Миша… миленький… Это-то вы хоть знаете? Мы вас как сына любим. И я и Дима… Он не скажет, а я говорю. (Тихо.) Так вы, пожалуйста, берегите себя. Куда бы вы ни попали, помните обо мне и о Диме. До свиданья, голубчик… (Вместо платка вытаскивает из кармана спички.) Ну что это? Ваши спички. Так и не собралась отдать. (Сует их Бочарову.) Мне еще много надо сказать…
Дверь начинает открываться, сдвигаются стулья.
Ну, уже лезут. (Недовольно.) Войдите.
П о л е ж а е в и В о р о б ь е в входят.
(Лукаво.) Теперь Дмитрий Илларионович скажет: выйдите все из комнаты, хочу с Бочаровым попрощаться.
П о л е ж а е в. Нет. Дмитрий Илларионович скажет другое. (Подходя к Бочарову.) Дайте мне слово, что при первой возможности вернетесь в университет.
Б о ч а р о в (растерянно). Боюсь, что такая возможность… представится только после революции.
П о л е ж а е в. Все равно. Дайте слово.
Бочаров наклоняет голову, но Полежаеву этого мало.
Не так, а по-настоящему. Скажите: даю слово!
Б о ч а р о в (послушно). Даю слово!
П о л е ж а е в (сразу подобрел). Так, так. Это что же значит? (Лукаво.) Чем скорее революцию сделаете, тем скорее ко мне вернетесь? (Понизив голос.) Так уж вы постарайтесь, голубчик. Приналягте. Это и в ваших и в моих интересах.
Все грустно улыбаются.
М а р ь я Л ь в о в н а. Миша — революционер! Агитатор! Да я скорее бы на себя подумала…

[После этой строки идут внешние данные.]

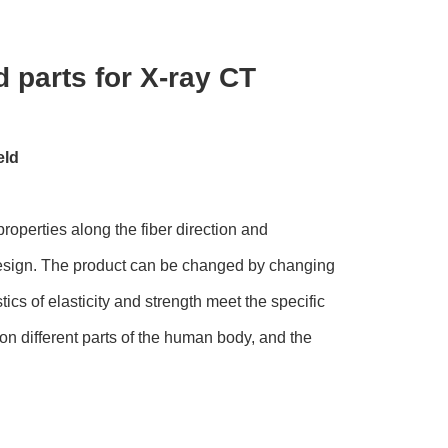
 parts for X-ray CT
eld
properties along the fiber direction and
e design. The product can be changed by changing
cs of elasticity and strength meet the specific
n different parts of the human body, and the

Воробьев и Бочаров глядят друг на друга.
В о р о б ь е в. Ты извини, если что… я ведь часто бывал неправ.
Б о ч а р о в. Ерунда!
Обнялись.
П о л е ж а е в (ищет по всем карманам и не находит). Где это опять ключ? (Нашел в пальто, оставленном подле двери на стуле, отдает Бочарову.) Возьмите на всякий случай. Если не уедете, у меня сегодня будете ночевать. И вообще — как домой. Со своим ключом… Прощайте, голубчик. Пусть все у вас будет хорошо. (Долго трясут друг другу руки. Полежаев бормочет.) По-английски надо, по-английски… Как я вас учил…
Но Бочаров обнимает его, и они троекратно целуются. Через некоторое время Полежаев благополучно выходит из бочаровских объятий.
Это уж скорее по-русски!
Уходят.
В комнате остаются Марья Львовна и Воробьев. Пауза.
В о р о б ь е в. Для меня непостижимо одно.
М а р ь я Л ь в о в н а (рассеянно). Что?
В о р о б ь е в. Что он так легко принял известие о разгроме его проекта. (Горько.) Отъезд Бочарова взволновал его куда больше.
М а р ь я Л ь в о в н а (рассеянно, все как будто прислушиваясь к чему-то). Мы с ним привыкли ко всяким передрягам.
В о р о б ь е в (настойчиво). Да, но отъезд Бочарова…
М а р ь я Л ь в о в н а (порывисто обернувшись). Это для нас страшнее… Вам непонятно? Вам тридцать, а нам с Димой — сто тридцать. Мы боимся терять людей. С нас хватит.